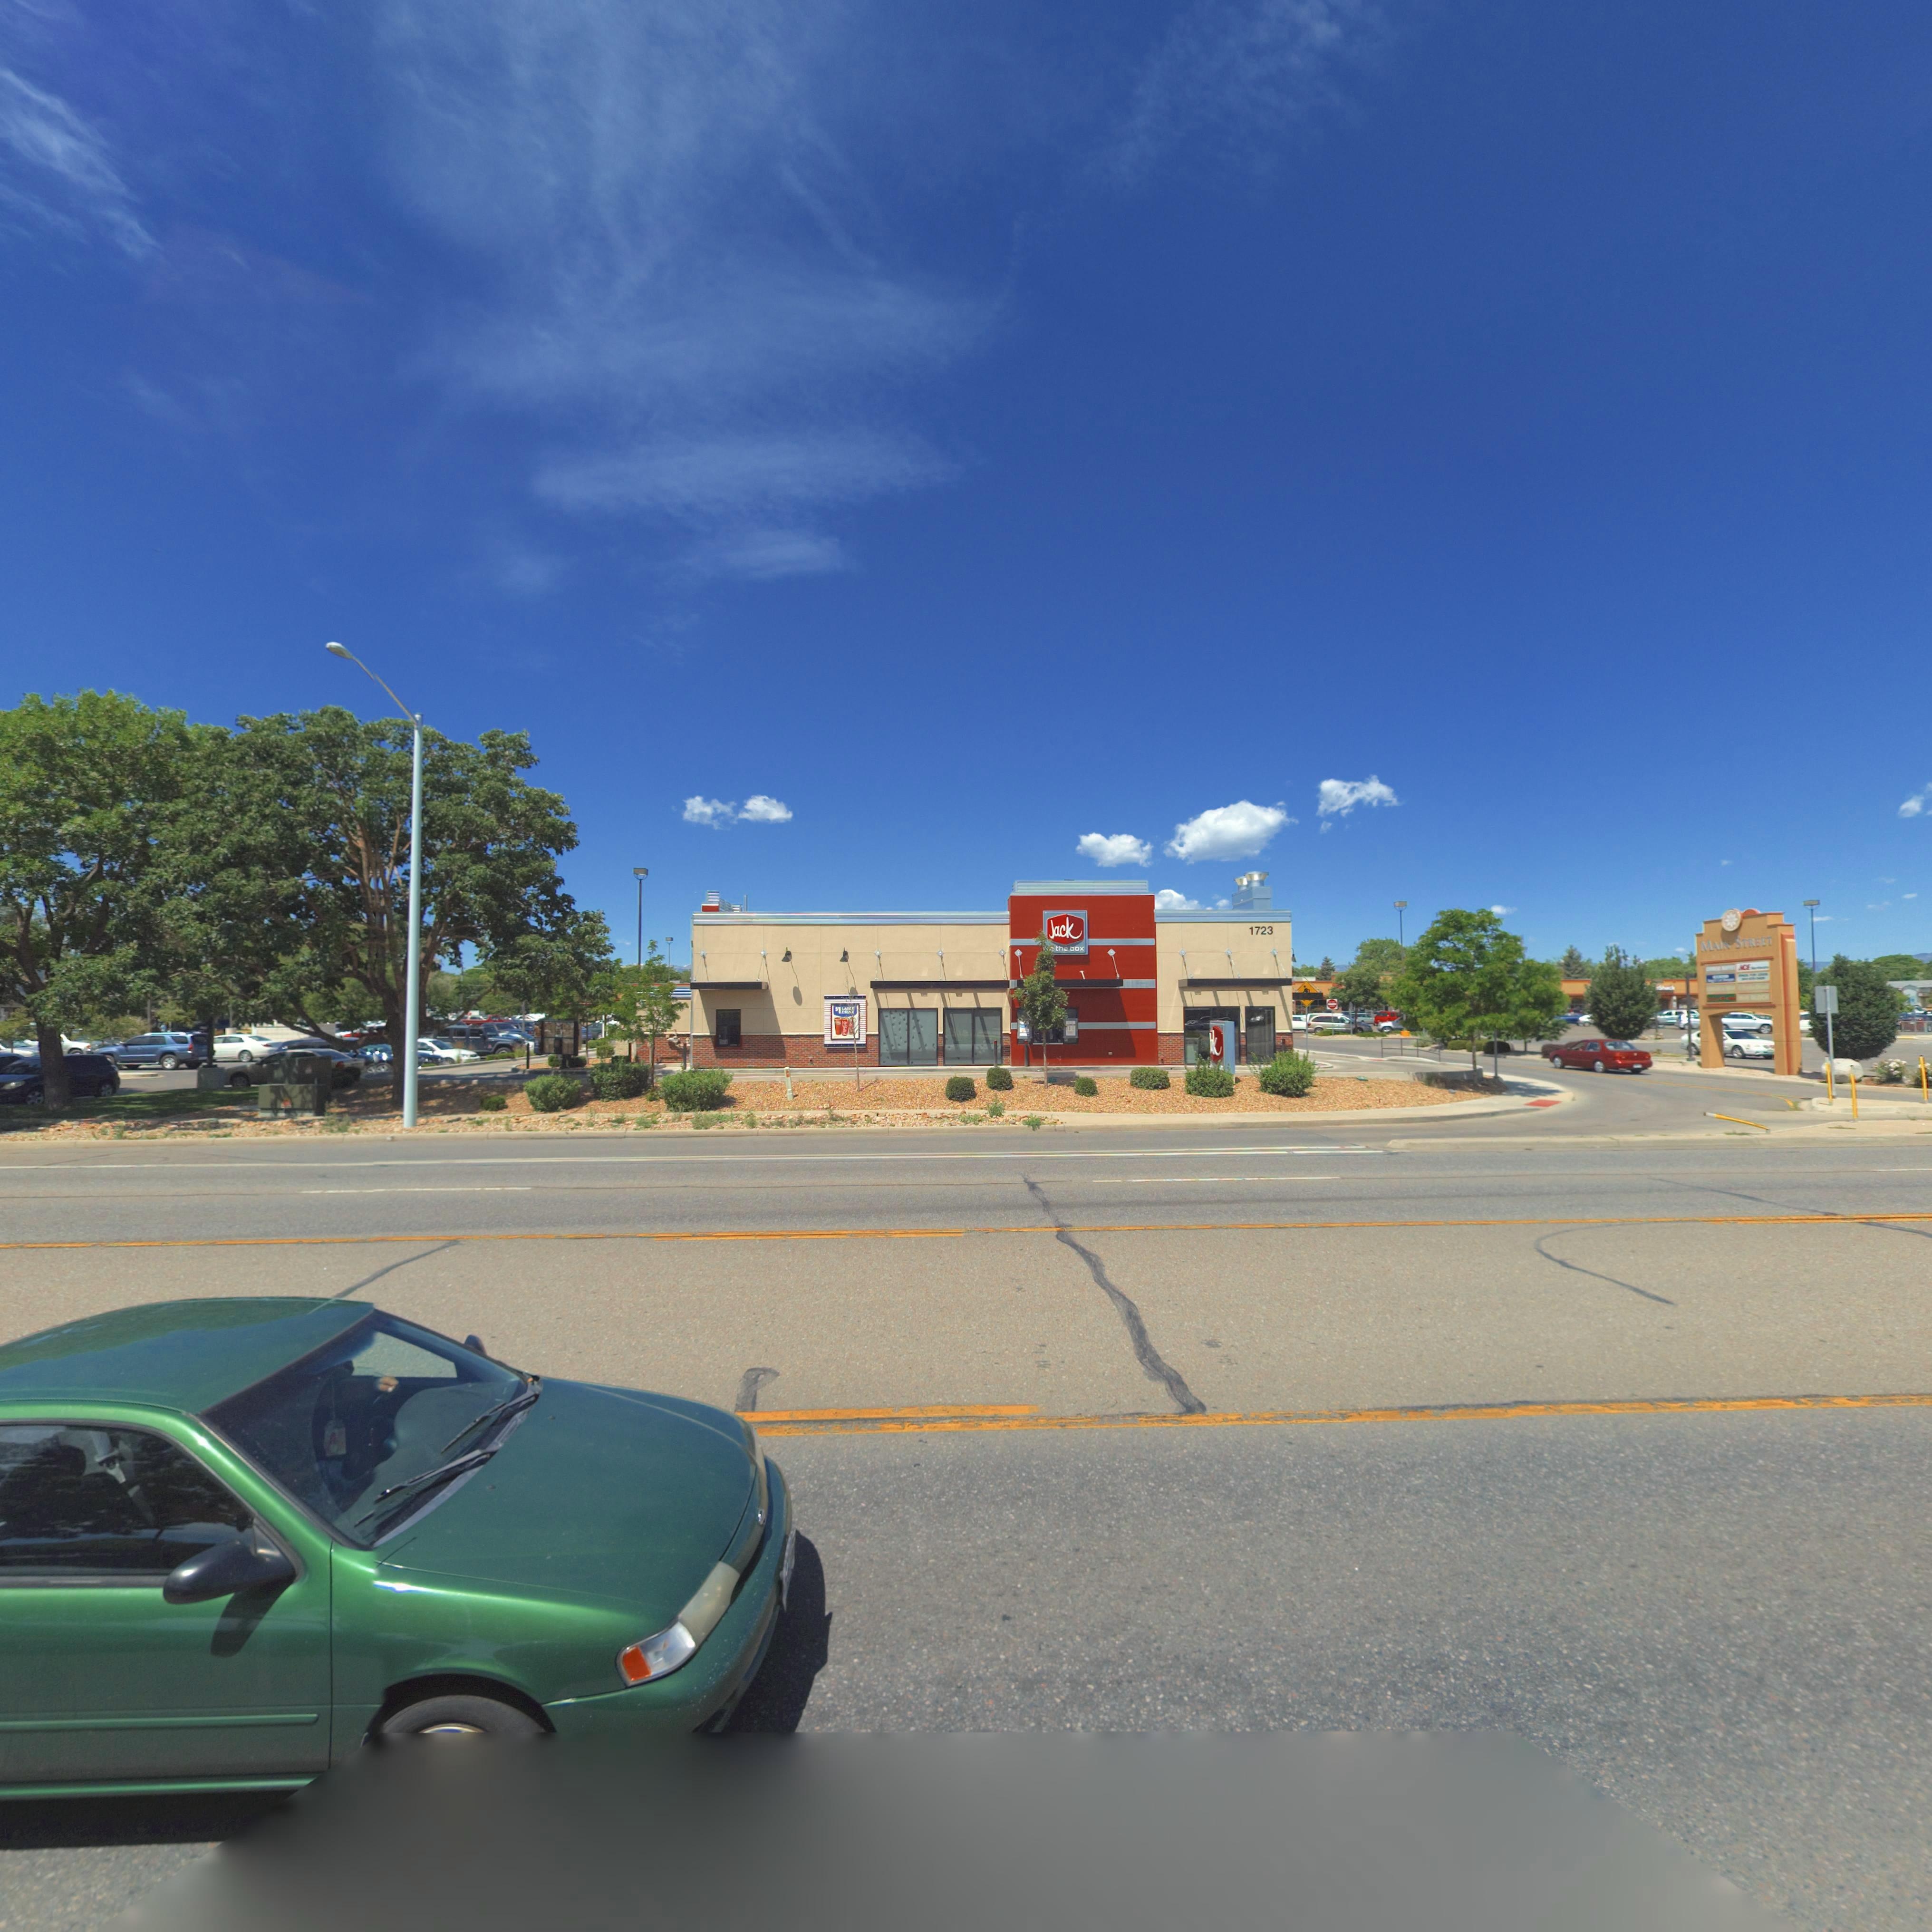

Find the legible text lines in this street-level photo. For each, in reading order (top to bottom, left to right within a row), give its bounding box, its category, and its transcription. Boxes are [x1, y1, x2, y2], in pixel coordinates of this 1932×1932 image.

[1048, 916, 1082, 939] BusinessName: Jack
[1248, 925, 1273, 935] StreetNumber: 1723
[1049, 945, 1084, 951] BusinessName: *the box
[1737, 964, 1751, 971] BusinessName: *CE
[1655, 984, 1676, 990] BusinessName: *S**ck
[1737, 993, 1770, 1001] BusinessName: *** **C*
[1208, 1029, 1222, 1056] BusinessName: ***k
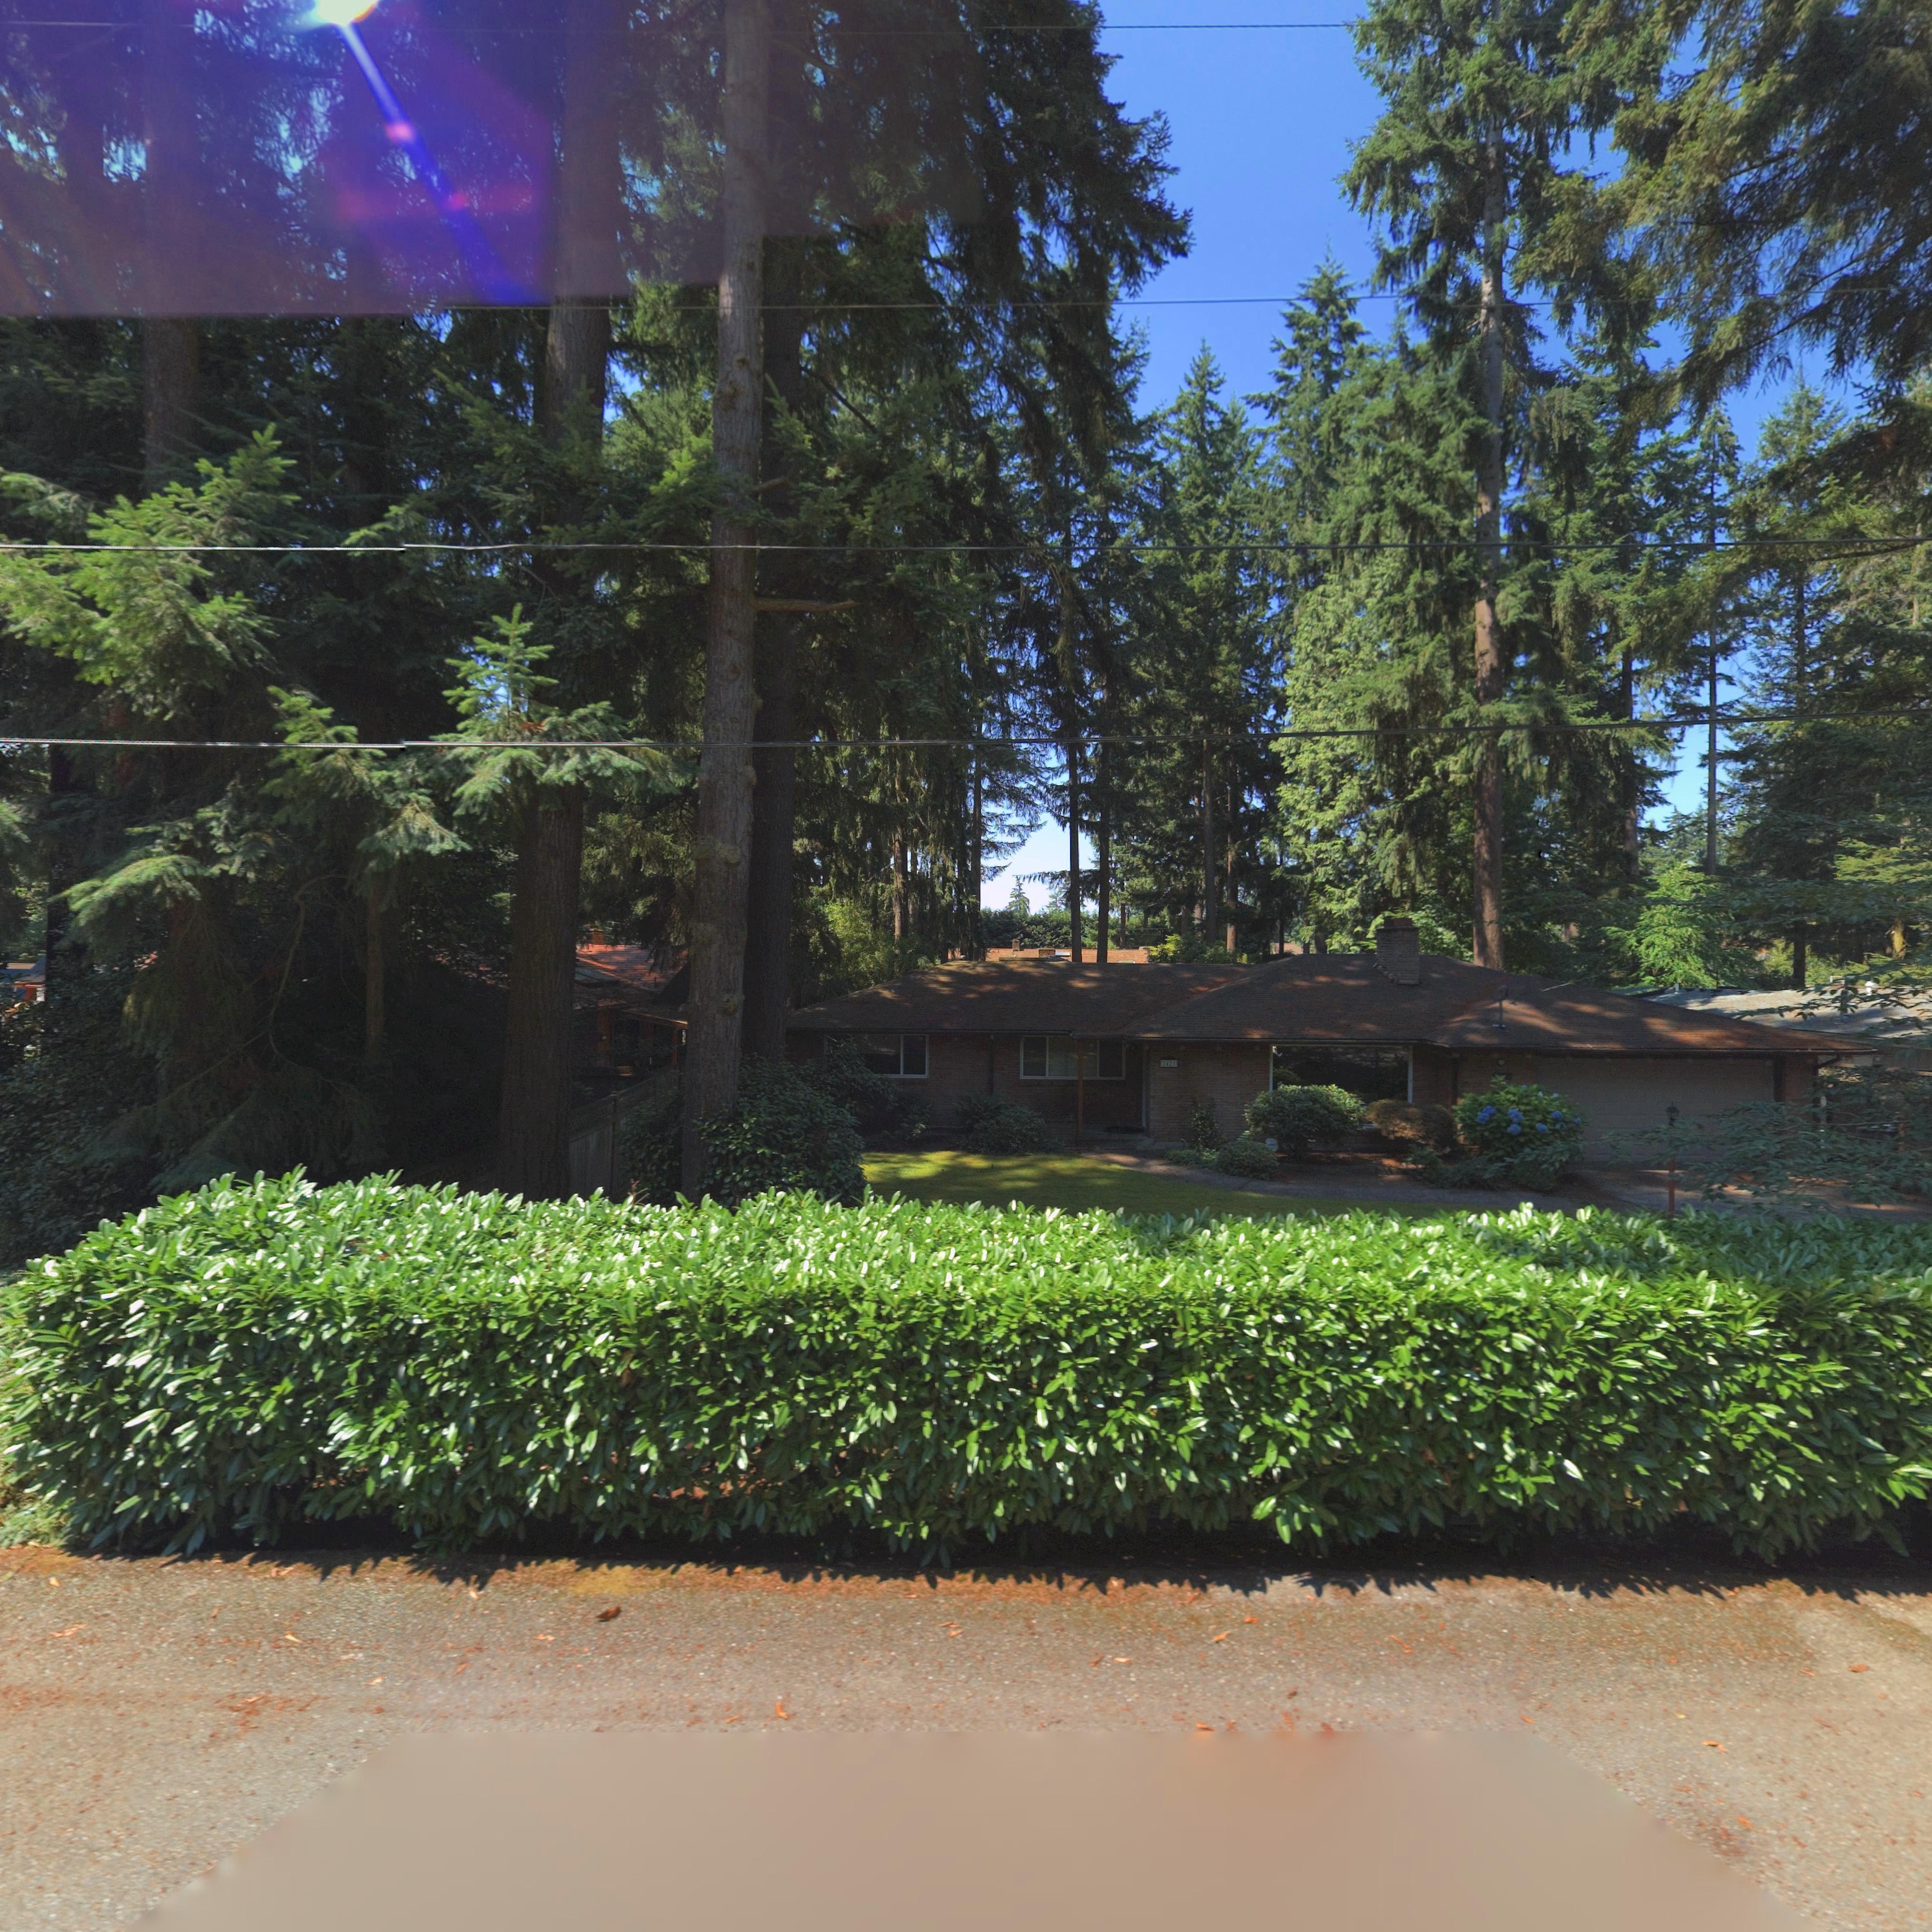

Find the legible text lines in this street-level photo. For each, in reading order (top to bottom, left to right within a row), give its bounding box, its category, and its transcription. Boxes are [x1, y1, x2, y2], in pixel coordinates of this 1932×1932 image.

[1161, 1060, 1176, 1066] StreetNumber: 2421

* **WHAT TO DO**: Reproduce all of the items above with "street-level" replaced by "roadside" and everything else unchanged. Omit the pictures from your answer.

* **COMPLETE ANSWER**:
Find the legible text lines in this roadside photo. For each, in reading order (top to bottom, left to right within a row), give its bounding box, its category, and its transcription. Boxes are [x1, y1, x2, y2], in pixel coordinates of this 1932×1932 image.

[1048, 916, 1082, 939] BusinessName: Jack
[1248, 925, 1273, 935] StreetNumber: 1723
[1049, 945, 1084, 951] BusinessName: *the box
[1737, 964, 1751, 971] BusinessName: *CE
[1655, 984, 1676, 990] BusinessName: *S**ck
[1737, 993, 1770, 1001] BusinessName: *** **C*
[1208, 1029, 1222, 1056] BusinessName: ***k

Find the legible text lines in this roadside photo. For each, in reading order (top to bottom, left to right within a row), give its bounding box, its category, and its transcription. Boxes are [x1, y1, x2, y2], in pixel coordinates of this 1932×1932 image.

[1161, 1060, 1176, 1066] StreetNumber: 2421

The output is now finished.